Autoportrait
Dans cette grotte presque grise
Au clair-obscur de ma jeunesse
J'avançais chaînes aux pieds
Rêvant de chevaux et Pampa
D'estaminets mal éclairés
De gueux et de gueuses mal partis
De gloire et d'éphémère
De dièses et de bémols
Sartre dans une main Verne dans l'autre
Et la fronde dans ma tête
Plus de chaînes aux pieds
Plus de chaînes au cœur
Et dans la sérénité d'une âme galante
Poser un regard emmétrope sur l'Univers
O frères linéaires étaient-ils si bruyants ces rêves
Que le canard de la cuvée fût contraint de les faire en silence?

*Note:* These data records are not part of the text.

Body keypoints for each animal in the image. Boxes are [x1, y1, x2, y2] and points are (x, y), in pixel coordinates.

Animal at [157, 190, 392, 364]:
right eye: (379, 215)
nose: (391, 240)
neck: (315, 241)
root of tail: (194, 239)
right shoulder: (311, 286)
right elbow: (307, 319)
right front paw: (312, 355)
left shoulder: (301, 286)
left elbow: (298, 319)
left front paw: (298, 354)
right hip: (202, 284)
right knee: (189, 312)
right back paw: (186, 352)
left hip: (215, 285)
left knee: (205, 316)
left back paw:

O géniteurs créateurs de contrits
A mon aube déjà je blasphémais l'oracle
Tandis que vous agitiez le diable sous mon nez
Maigre pudeur
Mon enfer n'était pavé que de mauvaises intentions
Et j'en étais fier
Mes Virgiles à moi étaient Lesbos et Onan
Et la nièce du Titien caressait mon prépuce
Quand je n'avais pas le temps d'aller au bois sacré des Amazones
Mes muses à moi n'avaient pas de prénom
Mais des corps aux parfums exotiques
Elles me montraient la voie royale du délit d'initié
O mes sœurs de lait
Que ne vous ai-je vues en chair et en os
Sur mon cheval sacré galopant la Pampa
Cette vaste plaine s'étendant sur des kilomètres carrés de mon infini délimité
Où je courais à perte de vue
Plus de chaînes aux pieds
Plus de chaînes au cœur
Je découvrais un monde à faire pâlir Christophe Colomb dans son œuf
Je découvrais une danse lascive dans la tiédeur des estaminets de bourgade
Là même où mon orgueil ne venait me surprendre
Or la lune en pointillé
La lune de mes nuits sans rêves
Quand mes doigts silencieux reproduisaient sur une guitare laborieuse
Les sons d'une magie éteinte
Mon temps ne s'est pas arrêté à Salins les Bains
Dieu Merci
L'amour araignée m'a tiré des griffes du néant
Des harpons des ténèbres
Adieux Limbes immémoriaux Que je n'aurai jamais foulés
Les couleurs de la vie et le chant de sirènes ont eu raison de vous
Mon temps ne s'arrêterait plus au coin des rues désertes
La diaspora guetterait le moindre de mes mouvements
Et de tes seins déjà matrice concupiscente
Coulait l'élixir de mes mille jeunesses.